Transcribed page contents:
|---|

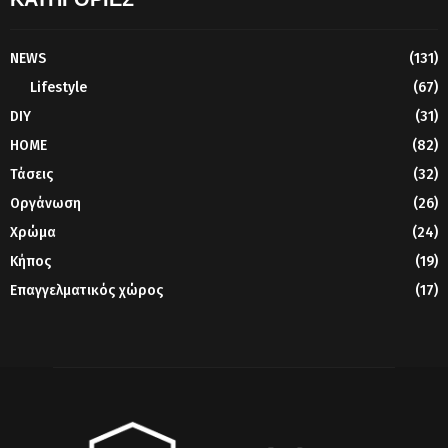
NEWS
(131)
Lifestyle
(67)
DIY
(31)
HOME
(82)
Τάσεις
(32)
Οργάνωση
(26)
Χρώμα
(24)
Κήπος
(19)
Επαγγελματικός χώρος
(17)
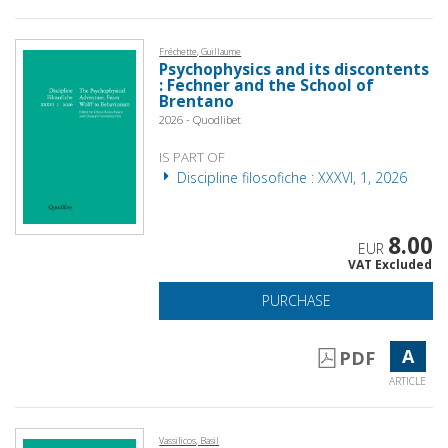
Fréchette, Guillaume
Psychophysics and its discontents
: Fechner and the School of
Brentano
2026 - Quodlibet
IS PART OF
Discipline filosofiche : XXXVI, 1, 2026
8.00
EUR
VAT Excluded
PURCHASE
A
PDF
ARTICLE
Vassilicos, Basil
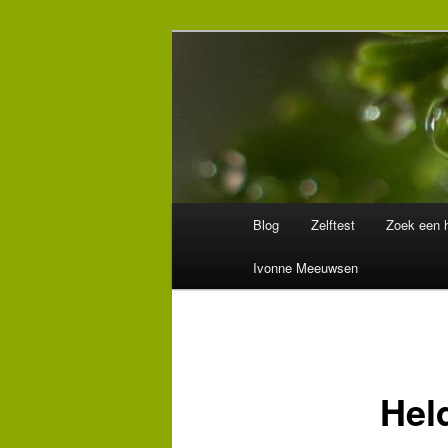
Spring
Wegwijzer in Traumaland
naar
de
Hulpverlening
primaire
inhoud
Hoofdmenu
Blog
Zelftest
Zoek een h
Ivonne Meeuwsen
Hel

|---|

_HOW TO COMPLETE THIS TASK_. Transcribe every record exactly and omit each image.

_ANSWER BELOW_.
NEWS
(131)
Lifestyle
(67)
DIY
(31)
HOME
(82)
Τάσεις
(32)
Οργάνωση
(26)
Χρώμα
(24)
Κήπος
(19)
Επαγγελματικός χώρος
(17)
Fréchette, Guillaume
Psychophysics and its discontents
: Fechner and the School of
Brentano
2026 - Quodlibet
IS PART OF
Discipline filosofiche : XXXVI, 1, 2026
8.00
EUR
VAT Excluded
PURCHASE
A
PDF
ARTICLE
Vassilicos, Basil
Spring
Wegwijzer in Traumaland
naar
de
Hulpverlening
primaire
inhoud
Hoofdmenu
Blog
Zelftest
Zoek een h
Ivonne Meeuwsen
Hel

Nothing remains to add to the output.